> Required work
Show every line below where "ring" can be found.
Exercise materials Block Start
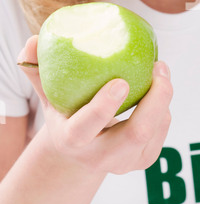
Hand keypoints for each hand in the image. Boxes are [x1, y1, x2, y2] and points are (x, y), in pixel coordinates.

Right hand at [18, 35, 172, 174]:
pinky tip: (158, 87)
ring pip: (153, 133)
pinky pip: (162, 131)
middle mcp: (99, 156)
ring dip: (163, 98)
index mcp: (72, 139)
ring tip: (161, 69)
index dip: (104, 106)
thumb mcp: (48, 95)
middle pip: (134, 135)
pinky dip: (164, 107)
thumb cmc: (66, 113)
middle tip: (158, 67)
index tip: (121, 81)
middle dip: (153, 101)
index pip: (86, 127)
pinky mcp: (143, 160)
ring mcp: (124, 162)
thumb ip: (38, 70)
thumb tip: (31, 42)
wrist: (81, 150)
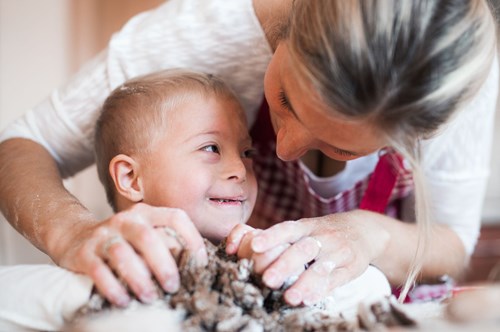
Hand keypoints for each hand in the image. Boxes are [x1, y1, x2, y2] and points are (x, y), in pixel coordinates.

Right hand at [56, 203, 207, 306]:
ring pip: (123, 254)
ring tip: (151, 297)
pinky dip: (113, 287)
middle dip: (164, 265)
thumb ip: (166, 242)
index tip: (200, 263)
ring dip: (140, 279)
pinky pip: (98, 270)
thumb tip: (196, 265)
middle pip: (149, 237)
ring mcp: (103, 235)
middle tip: (173, 286)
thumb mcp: (144, 234)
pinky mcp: (83, 253)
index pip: (175, 217)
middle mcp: (126, 220)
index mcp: (146, 213)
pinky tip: (124, 301)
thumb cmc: (122, 241)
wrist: (75, 236)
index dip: (192, 239)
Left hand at [227, 210, 389, 305]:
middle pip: (302, 249)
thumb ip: (281, 238)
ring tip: (288, 298)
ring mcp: (338, 252)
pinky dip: (321, 290)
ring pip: (320, 267)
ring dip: (304, 283)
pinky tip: (308, 300)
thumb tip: (245, 244)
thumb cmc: (323, 232)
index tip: (254, 245)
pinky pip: (335, 280)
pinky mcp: (350, 268)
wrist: (364, 230)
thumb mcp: (305, 228)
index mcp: (307, 226)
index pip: (287, 229)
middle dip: (284, 265)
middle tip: (267, 280)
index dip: (271, 236)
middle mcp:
Exercise materials Block End
> Answer to this task
ring pip: (153, 133)
ring dip: (163, 98)
ring tip: (161, 69)
ring mcp: (124, 162)
ring pip: (123, 254)
ring tip: (151, 297)
ring dip: (140, 279)
ring mcp: (103, 235)
ring tip: (288, 298)
ring mcp: (338, 252)
ring pip: (320, 267)
ring dip: (304, 283)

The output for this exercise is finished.